◆ Text passage:
--------------------------------------------------

The songs/hymns we sing in worship continue to shape us. Nobody goes home humming the sermon. We can preach until we are blue in the face only to have our efforts contradicted by an old favourite hymn that re-inscribes an old theology and perpetuates doctrines we no longer teach. So, I for one, am always on the lookout for new songs to sing during worship. My latest find is a new collection that has just been released by The Hymn society of the U.S. and Canada: “Songs for the Holy Other: Hymns Affirming the LGBTQIA2S+ Community.” The collection contains 48 songs for congregational use.

--------------------------------------------------

◆ Source text for formatted documents:

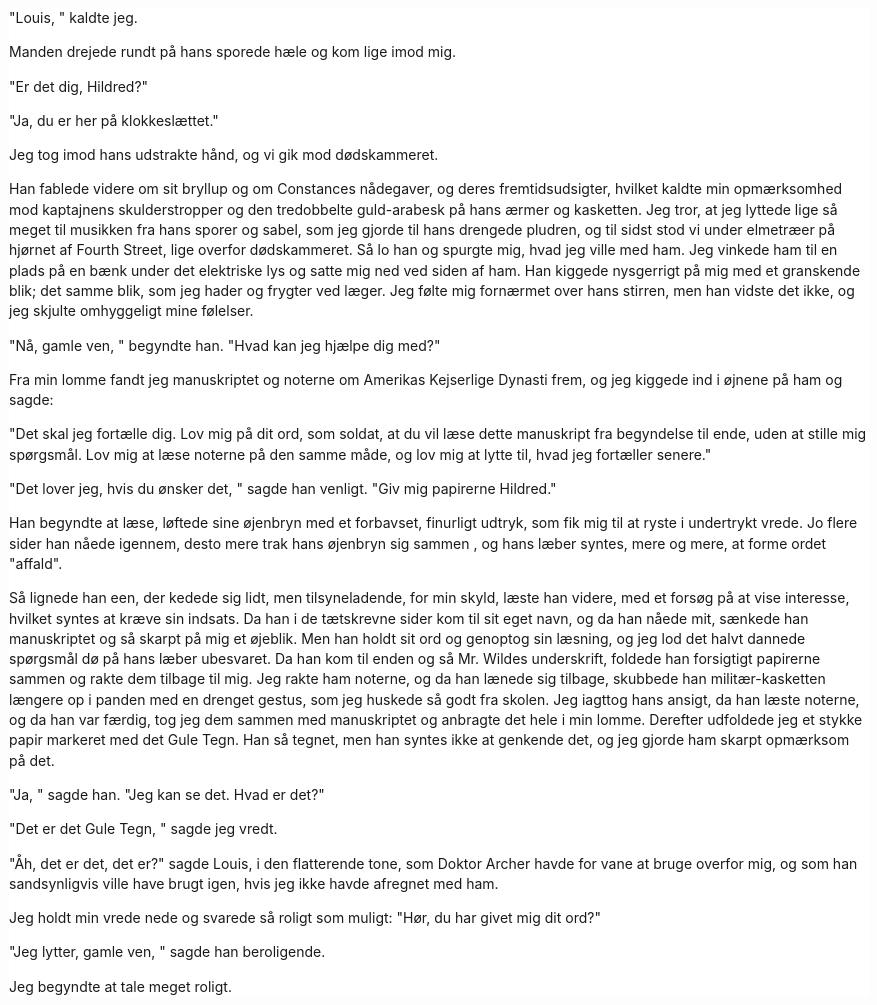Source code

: "Louis, " kaldte jeg. 

Manden drejede rundt på hans sporede hæle og kom lige imod mig.

"Er det dig, Hildred?"

"Ja, du er her på klokkeslættet."

Jeg tog imod hans udstrakte hånd, og vi gik mod dødskammeret. 

Han fablede videre om sit bryllup og om Constances nådegaver, og deres fremtidsudsigter, hvilket kaldte min opmærksomhed mod kaptajnens skulderstropper og den tredobbelte guld-arabesk på hans ærmer og kasketten. Jeg tror, at jeg lyttede lige så meget til musikken fra hans sporer og sabel, som jeg gjorde til hans drengede pludren, og til sidst stod vi under elmetræer på hjørnet af Fourth Street, lige overfor dødskammeret. Så lo han og spurgte mig, hvad jeg ville med ham. Jeg vinkede ham til en plads på en bænk under det elektriske lys og satte mig ned ved siden af ham. Han kiggede nysgerrigt på mig med et granskende blik; det samme blik, som jeg hader og frygter ved læger. Jeg følte mig fornærmet over hans stirren, men han vidste det ikke, og jeg skjulte omhyggeligt mine følelser.

"Nå, gamle ven, " begyndte han. "Hvad kan jeg hjælpe dig med?"

Fra min lomme fandt jeg manuskriptet og noterne om Amerikas Kejserlige Dynasti frem, og jeg kiggede ind i øjnene på ham og sagde: 

"Det skal jeg fortælle dig. Lov mig på dit ord, som soldat, at du vil læse dette manuskript fra begyndelse til ende, uden at stille mig spørgsmål. Lov mig at læse noterne på den samme måde, og lov mig at lytte til, hvad jeg fortæller senere."

"Det lover jeg, hvis du ønsker det, " sagde han venligt. "Giv mig papirerne Hildred."

Han begyndte at læse, løftede sine øjenbryn med et forbavset, finurligt udtryk, som fik mig til at ryste i undertrykt vrede. Jo flere sider han nåede igennem, desto mere trak hans øjenbryn sig sammen , og hans læber syntes, mere og mere, at forme ordet "affald".

Så lignede han een, der kedede sig lidt, men tilsyneladende, for min skyld, læste han videre, med et forsøg på at vise interesse, hvilket syntes at kræve sin indsats. Da han i de tætskrevne sider kom til sit eget navn, og da han nåede mit, sænkede han manuskriptet og så skarpt på mig et øjeblik. Men han holdt sit ord og genoptog sin læsning, og jeg lod det halvt dannede spørgsmål dø på hans læber ubesvaret. Da han kom til enden og så Mr. Wildes underskrift, foldede han forsigtigt papirerne sammen og rakte dem tilbage til mig. Jeg rakte ham noterne,  og da han lænede sig tilbage, skubbede han militær-kasketten længere op i panden med en drenget gestus, som jeg huskede så godt fra skolen. Jeg iagttog hans ansigt, da han læste noterne, og da han var færdig, tog jeg dem sammen med manuskriptet og anbragte det hele i min lomme. Derefter udfoldede jeg et stykke papir markeret med det Gule Tegn. Han så tegnet, men han syntes ikke at genkende det, og jeg gjorde ham skarpt opmærksom på det.

"Ja, " sagde han. "Jeg kan se det. Hvad er det?"

"Det er det Gule Tegn, " sagde jeg vredt. 

"Åh, det er det, det er?" sagde Louis, i den flatterende tone, som Doktor Archer havde for vane at bruge overfor mig, og som han sandsynligvis ville have brugt igen, hvis jeg ikke havde afregnet med ham.  

Jeg holdt min vrede nede og svarede så roligt som muligt: "Hør, du har givet mig dit ord?"

"Jeg lytter, gamle ven, " sagde han beroligende. 

Jeg begyndte at tale meget roligt.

--------------------------------------------------

◆ Problem: Reproduce the passage about hymns in worship, starting at "The songs/hymns we" and ending at "for congregational use.". Draw only on the passage about hymns in worship.

◆ Answer to the problem:
The songs/hymns we sing in worship continue to shape us. Nobody goes home humming the sermon. We can preach until we are blue in the face only to have our efforts contradicted by an old favourite hymn that re-inscribes an old theology and perpetuates doctrines we no longer teach. So, I for one, am always on the lookout for new songs to sing during worship. My latest find is a new collection that has just been released by The Hymn society of the U.S. and Canada: “Songs for the Holy Other: Hymns Affirming the LGBTQIA2S+ Community.” The collection contains 48 songs for congregational use.